Sur l'idée selon laquelle la conquête et la colonisation amèneraient la civilisation:
"et vous verrez combien de crimes atroces, effroyables, ont été commis au nom de la justice et de la civilisation. Je ne dis rien des vices que l'Européen apporte avec lui: de l'alcool, de l'opium qu'il répand partout, qu'il impose s'il lui plait [...] Non il n'y a pas de droit de nations dites supérieures contre les nations inférieures ; il y a la lutte pour la vie, qui est une nécessité fatale, qu'à mesure que nous nous élevons dans la civilisation, nous devons contenir dans les limites de la justice et du droit ; mais n'essayons pas de revêtir la violence du nom hypocrite de civilisation ; ne parlons pas de droit, de devoir ! La conquête que vous préconisez, c'est l'abus pur simple que donne la civilisation scientifique sur les civilisations rudimentaires, pour s'approprier l'homme, le torturer, en extraire toute la force qui est en lui au profit du prétendu civilisateur. Ce n'est pas le droit: c'en est la négation. Parler à ce propos de civilisation, c'est joindre à la violence l'hypocrisie." 

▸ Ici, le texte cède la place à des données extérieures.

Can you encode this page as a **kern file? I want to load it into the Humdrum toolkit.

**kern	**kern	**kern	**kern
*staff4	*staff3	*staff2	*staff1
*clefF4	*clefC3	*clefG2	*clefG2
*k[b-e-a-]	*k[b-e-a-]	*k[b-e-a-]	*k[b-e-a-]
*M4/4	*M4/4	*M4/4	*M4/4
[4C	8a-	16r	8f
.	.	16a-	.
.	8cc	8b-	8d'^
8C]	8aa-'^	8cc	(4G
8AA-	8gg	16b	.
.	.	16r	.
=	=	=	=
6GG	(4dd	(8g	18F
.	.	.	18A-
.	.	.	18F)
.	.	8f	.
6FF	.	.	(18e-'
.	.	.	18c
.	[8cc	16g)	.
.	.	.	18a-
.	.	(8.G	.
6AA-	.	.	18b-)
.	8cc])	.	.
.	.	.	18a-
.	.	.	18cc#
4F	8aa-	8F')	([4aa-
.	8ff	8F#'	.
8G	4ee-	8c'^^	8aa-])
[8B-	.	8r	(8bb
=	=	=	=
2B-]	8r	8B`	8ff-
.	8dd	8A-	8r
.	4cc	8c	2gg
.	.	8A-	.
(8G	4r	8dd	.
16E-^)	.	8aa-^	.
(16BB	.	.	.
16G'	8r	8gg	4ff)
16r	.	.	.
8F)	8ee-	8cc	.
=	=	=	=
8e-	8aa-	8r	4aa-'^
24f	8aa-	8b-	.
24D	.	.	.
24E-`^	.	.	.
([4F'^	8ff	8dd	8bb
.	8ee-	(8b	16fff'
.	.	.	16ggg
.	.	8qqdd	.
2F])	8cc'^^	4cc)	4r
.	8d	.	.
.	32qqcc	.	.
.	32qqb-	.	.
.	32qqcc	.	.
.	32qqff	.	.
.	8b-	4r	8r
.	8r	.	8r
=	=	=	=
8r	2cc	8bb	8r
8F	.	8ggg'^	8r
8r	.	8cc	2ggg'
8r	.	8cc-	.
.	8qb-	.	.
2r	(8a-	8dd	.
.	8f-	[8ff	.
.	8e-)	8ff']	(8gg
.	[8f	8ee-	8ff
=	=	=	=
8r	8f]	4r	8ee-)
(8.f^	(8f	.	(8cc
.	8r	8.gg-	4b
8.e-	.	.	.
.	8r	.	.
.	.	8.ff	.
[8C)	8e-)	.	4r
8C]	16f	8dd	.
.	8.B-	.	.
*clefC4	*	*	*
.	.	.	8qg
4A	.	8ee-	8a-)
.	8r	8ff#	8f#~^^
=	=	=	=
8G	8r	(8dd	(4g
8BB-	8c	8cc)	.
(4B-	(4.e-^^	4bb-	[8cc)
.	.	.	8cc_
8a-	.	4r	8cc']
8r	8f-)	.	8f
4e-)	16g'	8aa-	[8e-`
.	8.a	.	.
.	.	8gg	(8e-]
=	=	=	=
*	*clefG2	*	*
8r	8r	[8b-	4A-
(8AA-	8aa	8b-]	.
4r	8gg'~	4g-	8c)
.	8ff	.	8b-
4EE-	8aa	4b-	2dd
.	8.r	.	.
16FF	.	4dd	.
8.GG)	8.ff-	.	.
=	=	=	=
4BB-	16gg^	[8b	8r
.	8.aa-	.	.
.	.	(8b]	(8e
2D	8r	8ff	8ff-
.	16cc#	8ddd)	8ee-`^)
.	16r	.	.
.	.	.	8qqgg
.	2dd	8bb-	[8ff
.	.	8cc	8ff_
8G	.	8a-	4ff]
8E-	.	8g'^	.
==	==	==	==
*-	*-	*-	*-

Réponse à une critique du parlementarisme à l'époque de Boulanger:
"Comment! Les plus grands esprits, tous ceux chez qui tous les peuples honorent l'humanité, ont médité sur ces choses. Ils sont divisés parce que la recherche est longue, parce que la vérité se dérobe, et voici que, par un phénomène qui nous surprend, ces cinq cent hommes qui sont ici, en vertu d'un mandat égal au vôtre, ne s'accordent pas sans discussion. Eh bien, puisqu'il faut le dire, ces discussions qui vous étonnent, c'est notre honneur à tous. Elles prouvent surtout notre ardeur à défendre les idées que nous croyons justes et fécondes. Ces discussions ont leurs inconvénients, le silence en a davantage.
Oui! Gloire au pays où l'on parle, honte à celui où l'on se tait. Si c'est le régime de discussion que vous croyez flétrir sous le nom de parlementarisme, sachez-le, c'est le régime représentatif lui-même, c'est la République sur qui vous osez porter la main."

Sur la laïcité:
"En toute circonstances, nous entendons, nous désirons, nous souhaitons que tous les Français, à quelque croyance qu'ils appartiennent, puissent librement exercer leur culte. Mais il ne s'agit pas de religion, il s'agit de politique; il s'agit de gouvernement; il s'agit de domination. Ce n'est pas nous qui avons fait de l’État laïque une religion; c'est vous qui avez fait du catholicisme une politique. Et quelle politique? Une politique de lutte sans merci contre toutes les revendications de la démocratie. En réalité, l’Église c'est la droite!
L’Église c'est la droite! Peu importe le roi, peu importe l'empire, peu importe le prétendant. Il suffira au besoin du premier soldat d'aventure.
On se groupera d'instinct autour de lui pour marcher à l'assaut de la République.
Et quel pouvoir! 40.000 chaires, c'est-à-dire 40.000 tribunes politiques obéissant, sans discussion, comme une armée bien disciplinée, bien commandée.
Que faire vis-à-vis d'un formidable pouvoir? Eh bien, nous croyons qu'il y a quelqu'un de plus fort que Louis XIV et Napoléon Ier: c'est la France! C'est la France, qui a des habitudes cultuelles, nous n'en disconvenons pas -et c'est une raison pour que nous nous préoccupions toujours d'assurer la véritable liberté religieuse dans ce pays - la France qui a des habitudes cultuelles, mais qui a en horreur le gouvernement des curés!"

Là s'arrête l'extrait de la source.